O holandês Paul Verhoeven é famoso por suas cenas de violência e sexo. Em alguns casos, cenas de ambos. É dele o já "clássico" Instinto Selvagem ("Basic Instinct), que em 1992 mostrou ao mundo a mais famosa cruzada de pernas do cinema, protagonizada por Sharon Stone. O filme não fazia o menor sentido em termos de roteiro, mas as cenas de Stone mais o suspense influenciado por Hitchcock fizeram muito sucesso. Verhoeven estreou no cinema americano com o estilizado "Conquista Sangrenta" (Flash and Blood, 1985), com Rutger Hauer e fez muito sucesso em seguida com "Robocop" (1987). Este último contém algumas das cenas mais violentas do cinema, mas era um primor em técnica (as cenas filmadas pelo ponto de vista de Robocop são brilhantes) e tinha bela trilha sonora de Basil Poledouris. Em seguida veio "O Vingador do Futuro" (Totall Recall, 1990), sobre um operário que se transforma em agente secreto e é enviado à Marte; ou será que é tudo um sonho? A história foi baseada em um conto de Philip K. Dick (de Blade Runner e Minority Report). Com essa série de sucessos no currículo, Verhoeven perdeu o rumo em uma série de fracassos, como "Showgirls" (1995, tão ruim que chega a ser cômico); "Tropas Estelares" (1997, pornograficamente violento) e "O Homem sem Sombra" (2000). Sua estrela parecia ter se apagado e ele desapareceu da cena cinematográfica americana.

Ele retorna agora com "A espiã", seu primeiro filme feito na Holanda em mais de vinte anos. O resultado é um filme bastante interessante e muito bem feito, mas com vários problemas. A atriz Carice van Houten está muito bem no papel de uma cantora judia que perde toda a família quando tenta fugir da Holanda. Ela consegue escapar milagrosamente de um massacre e começa a trabalhar para a resistência holandesa, espionando um alto oficial alemão chamado Ludwig Müntze. Bela e sensual, a garota adota o nome de Ellis de Vries e se envolve fisicamente com Müntze na tentativa de auxiliar os membros da resistência.
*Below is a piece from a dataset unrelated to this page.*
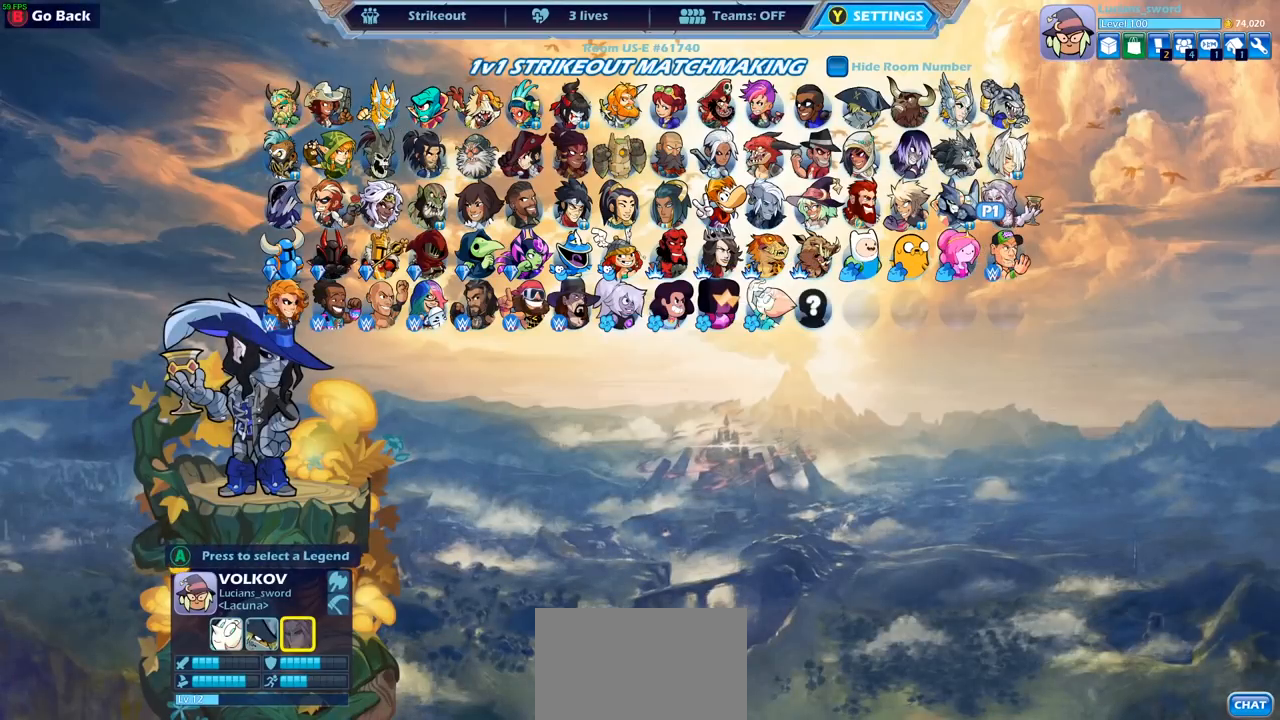
{"buttons": [], "left_stick": "center", "right_stick": "center", "events": [[367, "DPAD_LEFT", "down"], [483, "DPAD_LEFT", "up"]]}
O filme é passado na Holanda no final da Segunda Guerra Mundial e é muito bem feito, com estilo de cinema clássico e sem os efeitos especiais que fizeram Verhoeven famoso nos EUA. Carice van Houten está muito bem como Ellis e ela lembra as antigas divas da era de ouro de Hollywood. Mas este é um filme de Paul Verhoeven, o que significa que ela é vista nua em várias cenas. A direção, por vezes, é confusa. Quando a família de Ellis é massacrada em frente a seus olhos, por exemplo, ela permanece estranhamente fria e tranquila, mesmo tendo levado um tiro de raspão na cabeça. O roteiro é maniqueísta ao criar personagens "do bem" e "do mal" com quem o espectador pode se identificar (ou odiar). Falta também  uma explicação melhor sobre o passado da moça. Sabe-se que ela foi uma cantora, mas de que tipo? Ela foi famosa o suficiente para ser reconhecida durante a guerra? De onde ela veio? O roteiro mostra os pais e irmãos em uma cena apenas para matá-los em seguida, o que é uma saída simples demais. Mesmo com esses problemas (e com a duração longa), "A Espiã" é um filme interessante de se ver. E, quem sabe, o filme traga Verhoeven de volta às telas com mais frequência.